By forming these partnerships, jobs are created in local communities and forest maintenance is completed in a timely manner. Stewardship partnerships have been established with organizations such as the National Wild Turkey Foundation and the Rocky Mountain Elk Foundation.
In stewardship contracting, the trade value of the tree is used to provide direct work on the forest. Work may include road and trail maintenance, reducing fire hazards, brush hogging, planting trees and other ways of keeping the forest healthy.
By contracting services for the timber values, the contract can be awarded based on the best local value, Whittekiend noted.
Whittekiend gave an example of the Salem ranger district using the value of timber to complete road maintenance and forest thinning. Another example is using forest material as bio fuel for a project through the University of Missouri Extension.
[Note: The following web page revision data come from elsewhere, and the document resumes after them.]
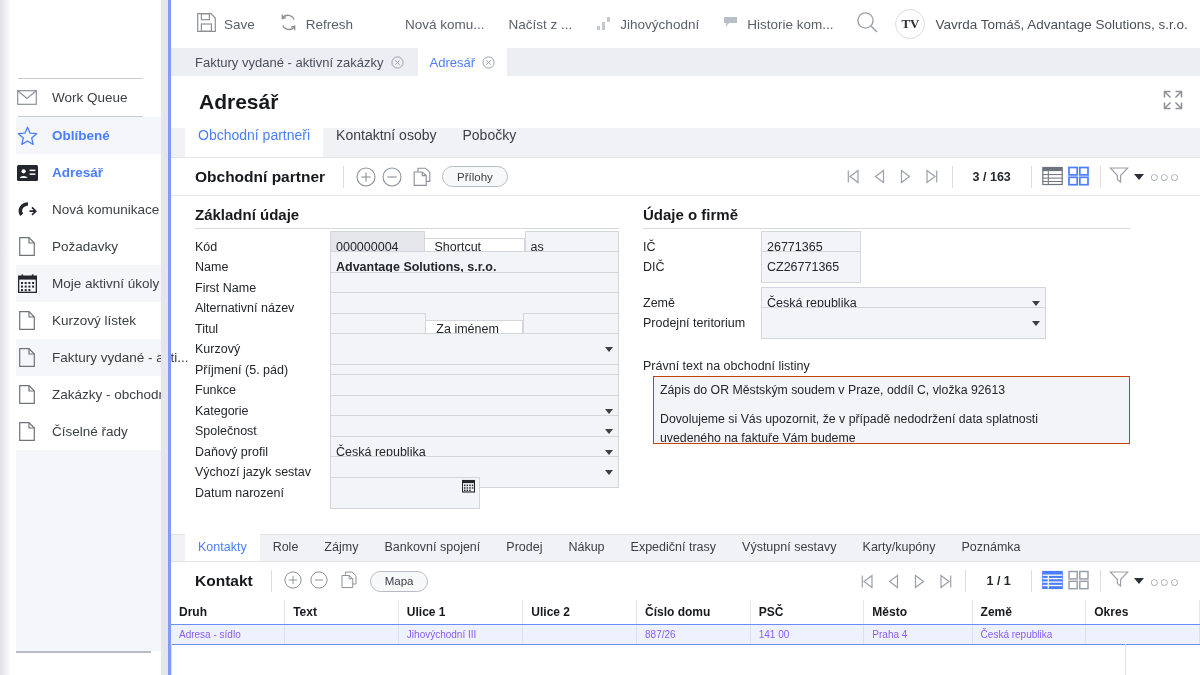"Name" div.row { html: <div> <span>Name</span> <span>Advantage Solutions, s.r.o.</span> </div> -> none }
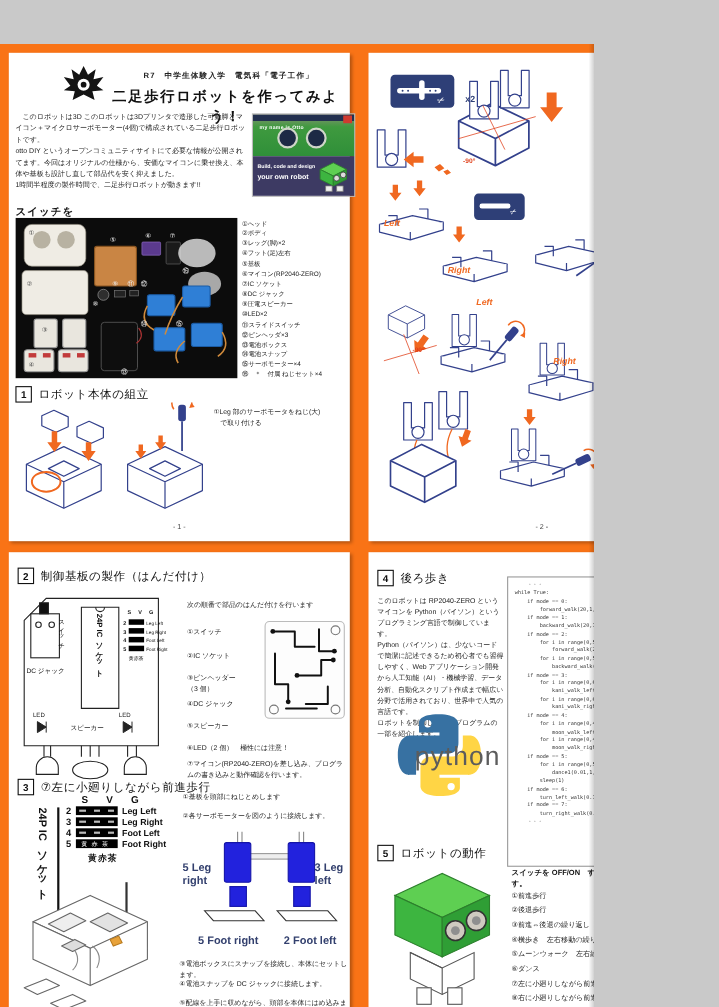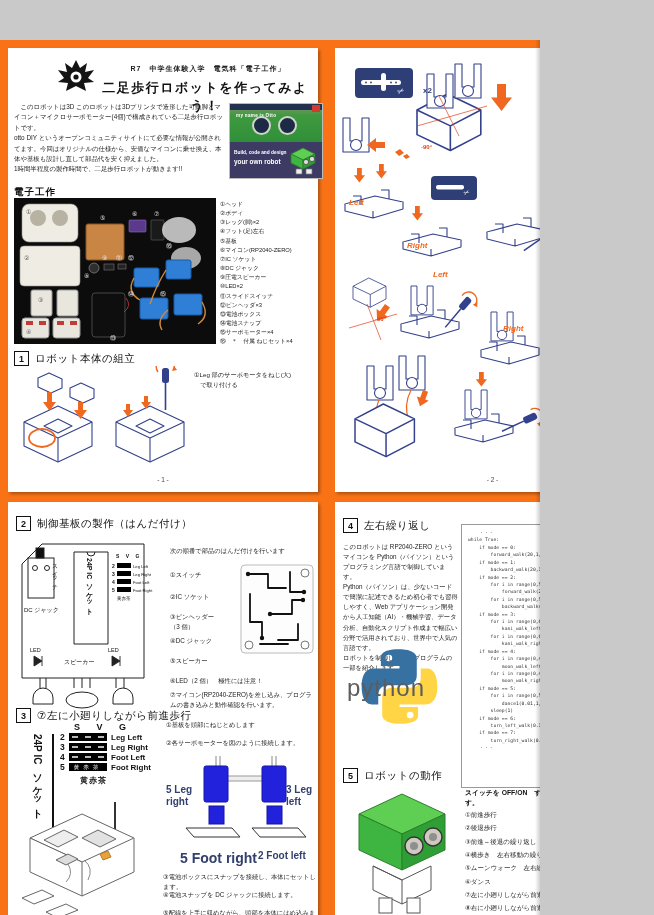"電子工作" div.abs { text: 電子工作 -> スイッチを }
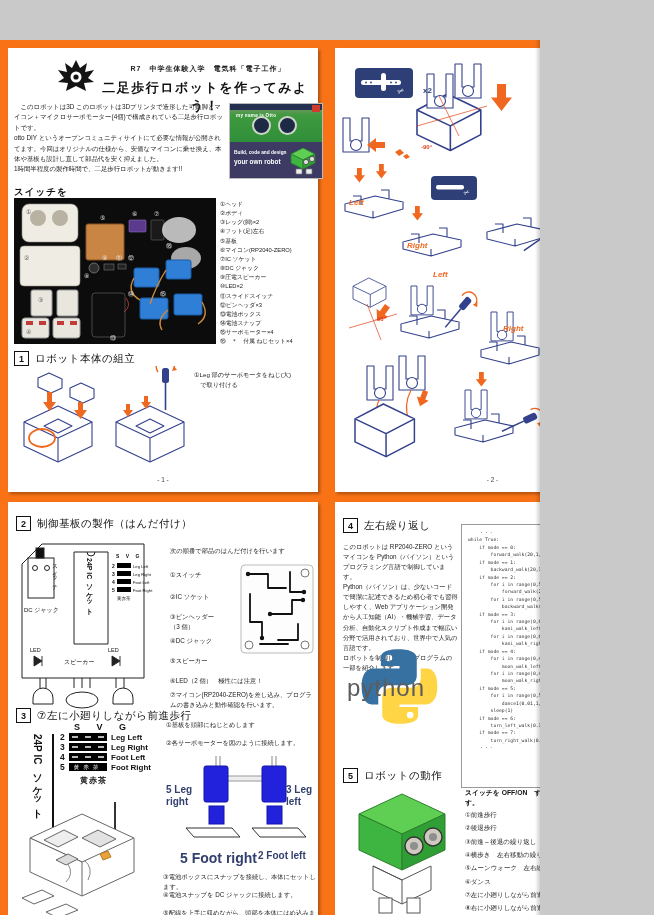"左右繰り返し" div.sectitle { text: 左右繰り返し -> 後ろ歩き }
The U.S. Forest Service would still continue its regular timber contracts, but the stewardship contracts would be offered for both small and large timber sales for a balancing effect, Whittekiend said.
Public meetings will be held in the near future to provide communities and local governments with additional information regarding stewardship contracting opportunities.
Next, MRPC Vice Chair Gary Brown and MRPC Assistant Director Tammy Snodgrass discussed their recent trip to Washington, D.C., to deliver the board’s 2012 federal priorities to legislators and to attend the National Association of Development Organization’s (NADO) Washington Policy Conference.
Snodgrass noted the NADO conference provided resources on how to best communicate with the Congressional legislators representing the Meramec Region.
During one session of the conference, representatives from every federal agency were represented, Snodgrass said.
Brown and Snodgrass were able to connect with every legislator and discuss the board’s top federal priorities for 2012.
Brown noted it was important for MRPC’s local cities and counties to keep communication flowing with the federal legislators’ local and district representatives.
“Remember to keep issues in a local perspective and keep to the point,” Brown said. “They (the legislators) receive about 200 million emails a year.”
In other business, the board:
Formed in 1969, MRPC is a voluntary council of governments serving Crawford, Dent, Gasconade, Maries, Osage, Phelps, Pulaski and Washington counties and their respective cities. A professional staff of 29, directed by the MRPC board, offers technical assistance and services, such as grant preparation and administration, housing assistance, transportation planning, environmental planning, ordinance codification, business loans and other services to member communities.
The MRPC board will meet at 7:30 p.m. May 10 at its office at 4 Industrial Drive in St. James. All meetings are open to the public.